Florida Supreme Court spokesman Craig Waters said the justices had allotted an hour Thursday for oral arguments, 30 minutes apiece. On a technical point of what issues would be argued, he said lawyers would discuss whether the court should decide the case as well as the issues.

The court could still reject the case, uphold Sauls’ ruling or reverse all or part of it, returning it to the lower court with further instructions.

Joseph Lieberman, Gore’s vice presidential candidate, said the Florida Supreme Court would be "the final arbiter" of the election dispute.

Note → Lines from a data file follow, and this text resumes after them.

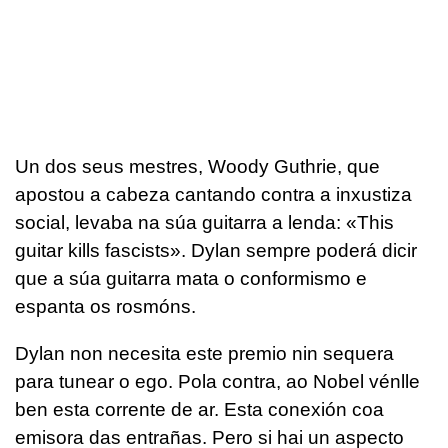
Un dos seus mestres, Woody Guthrie, que
apostou a cabeza cantando contra a inxustiza
social, levaba na súa guitarra a lenda: «This
guitar kills fascists». Dylan sempre poderá dicir
que a súa guitarra mata o conformismo e
espanta os rosmóns.
Dylan non necesita este premio nin sequera
para tunear o ego. Pola contra, ao Nobel vénlle
ben esta corrente de ar. Esta conexión coa
emisora das entrañas. Pero si hai un aspecto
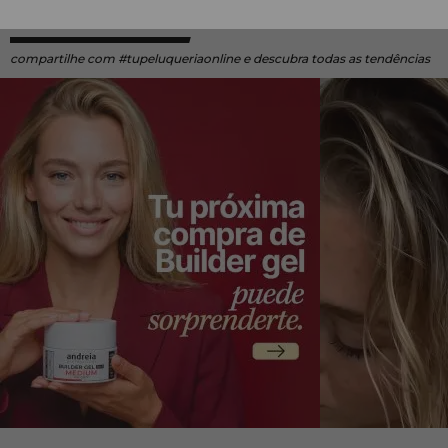
@TUPELUONLINE NO INSTAGRAM
compartilhe
com #tupeluqueriaonline e descubra todas as tendências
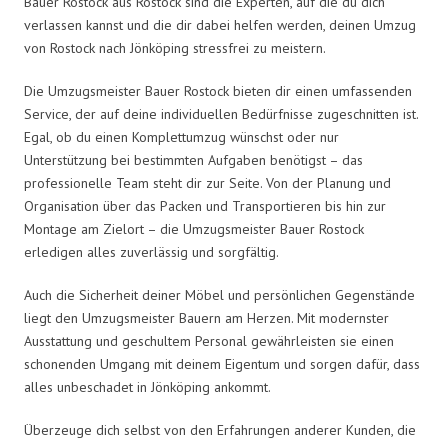
Bauer Rostock aus Rostock sind die Experten, auf die du dich
verlassen kannst und die dir dabei helfen werden, deinen Umzug
von Rostock nach Jönköping stressfrei zu meistern.
Die Umzugsmeister Bauer Rostock bieten dir einen umfassenden
Service, der auf deine individuellen Bedürfnisse zugeschnitten ist.
Egal, ob du einen Komplettumzug wünschst oder nur
Unterstützung bei bestimmten Aufgaben benötigst – das
professionelle Team steht dir zur Seite. Von der Planung und
Organisation über das Packen und Transportieren bis hin zur
Montage am Zielort – die Umzugsmeister Bauer Rostock
erledigen alles zuverlässig und sorgfältig.
Auch die Sicherheit deiner Möbel und persönlichen Gegenstände
liegt den Umzugsmeister Bauern am Herzen. Mit modernster
Ausstattung und geschultem Personal gewährleisten sie einen
schonenden Umgang mit deinem Eigentum und sorgen dafür, dass
alles unbeschadet in Jönköping ankommt.
Überzeuge dich selbst von den Erfahrungen anderer Kunden, die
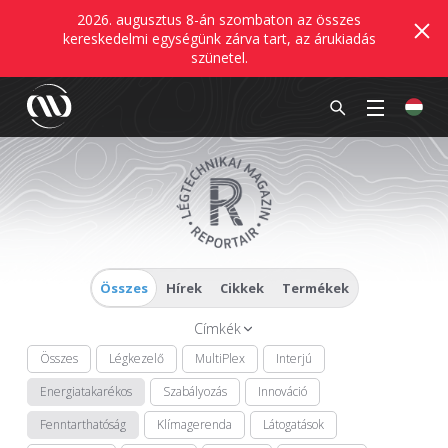
2026. augusztus 8-án szombaton az összes
kereskedelmi egységünk zárva tart, az árukiadás
szünetel.
Összes
Hírek
Cikkek
Termékek
Címkék
Összes
Légkezelő
MultiPlex
Interjú
Energiatakarékos
Szabályozás
Innováció
Fenntarthatóság
Klímagerenda
Látogatások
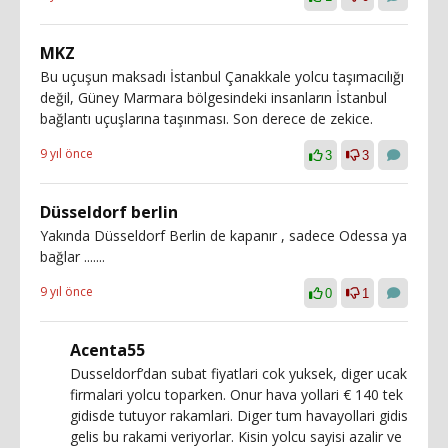
MKZ
Bu uçuşun maksadı İstanbul Çanakkale yolcu taşımacılığı
değil, Güney Marmara bölgesindeki insanların İstanbul
bağlantı uçuşlarına taşınması. Son derece de zekice.
9 yıl önce
3
3
Düsseldorf berlin
Yakında Düsseldorf Berlin de kapanır , sadece Odessa ya
bağlar .......
9 yıl önce
0
1
Acenta55
Dusseldorf’dan subat fiyatlari cok yuksek, diger ucak
firmalari yolcu toparken. Onur hava yollari € 140 tek
gidisde tutuyor rakamlari. Diger tum havayollari gidis
gelis bu rakami veriyorlar. Kisin yolcu sayisi azalir ve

Gore’s appeal to the Florida Supreme Court was one of two election-related cases before the high court. The other, returned Monday from the U.S. Supreme Court, sought clarification of the reasoning behind the Florida court’s extension of the manual recounting deadline. Written arguments were submitted by both sides Tuesday.

On other legal fronts:

  • Black leaders from Jacksonville filed a lawsuit contesting the presidential election, charging that George W. Bush was declared the certified winner in Florida only after minorities were systematically denied the right to vote. According to the lawsuit, 26,000 ballots were not counted in Duval County. More than 9,000 of those ballots were cast in largely black precincts where Gore captured more than 90 percent of the vote. The suit alleges that "motor-voter" registration program records were never turned in to the county elections supervisor. Also, voting equipment problems and a botched sample ballot caused many ballots to be unfairly thrown out, the suit says. U.S. Rep. Corrine Brown, a Florida Democrat, is a plaintiff in the case.

  • Though Gore has not joined a challenge to several thousand absentee ballots in Seminole County, the vice president said it appeared that enough potential Democratic votes to give him victory were thrown in "the trash can by the supervisor of elections there."

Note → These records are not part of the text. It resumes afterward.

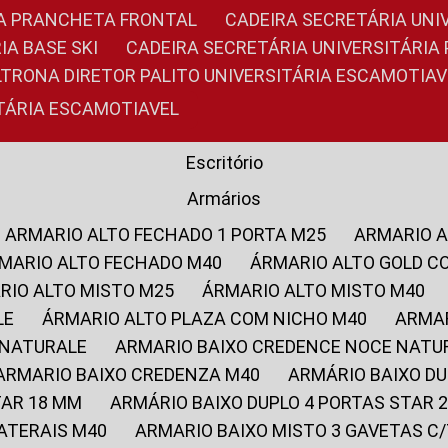
RIA PRANCHETA FRONTAL
CADEIRA SECRETÁRIA UNI
IA BASE SKI
CADEIRA SECRETÁRIA UNIVERSITÁRI
OLTRONA DIRETOR PALITO UNIVERSITÁRIA ESCAMOTIAV
ITÁRIA ESCAMOTIAVEL
Escritório
Armários
ARMARIO ALTO FECHADO 1 PORTA M25
ARMARIO 
RMARIO ALTO FECHADO M40
ÁRMARIO ALTO GOLD C
ARIO ALTO MISTO M25
ÁRMARIO ALTO MISTO M40
LE
ÁRMARIO ALTO PLAZA COM NICHO M40
ARMA
 NATURALE
ARMARIO BAIXO CREDENCE NOCE NATU
ARMARIO BAIXO CREDENZA M40
ARMÁRIO BAIXO D
TAR 18 MM
ARMÁRIO BAIXO DUPLO 4 PORTAS STAR
LATERAIS M40
ARMARIO BAIXO MISTO 3 GAVETAS 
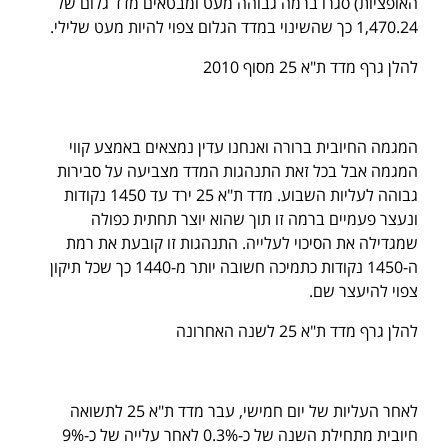
האופציות) סגרו ברמה גבוהה מעט ומבטאים מדד גלום של
1,470.24 כך שהשינוי במדד הגלום צפוי להיות מעט שלילי.
להלן גרף מדד ת"א 25 מסוף 2010
המגמה החיובית ברורה ואנחנו עדין נמצאים באמצע קווי
המגמה אבל בכל זאת התנהגות המדד מצביעה על סבירות
גבוהה לעליות השבוע. מדד ת"א 25 ירד עד 1450 נקודות
ונעצר פעמיים ברמה זו תוך שהוא יוצר תחתית כפולה
שמגדילה את הסיכוי לעלייה. התנהגות זו קובעת את רמת
ה-1450 נקודות כתמיכה חשובה יותר מ-1440 כך שכל תיקון
צפוי להיעצר שם.
להלן גרף מדד ת"א 25 לשנה האחרונה
לאחר העליות של יום חמישי, עבר מדד ת"א 25 לתשואה
חיובית מתחילת השנה של כ-0.3% לאחר עלייה של כ-9%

    He said the Democratic votes were lost while Republicans were unfairly allowed to correct absentee ballot applications. A trial was set in the case for toWday after a lawsuit accused Republicans of tampering with ballot application forms by adding voter identification numbers.

  • A judge in Pensacola listened as Republican attorneys urged that hundreds of rejected overseas ballots, mostly from military personnel, be counted. U.S. District Judge Lacey Collier promised a prompt ruling.

    The Los Angeles Times contributed to this story.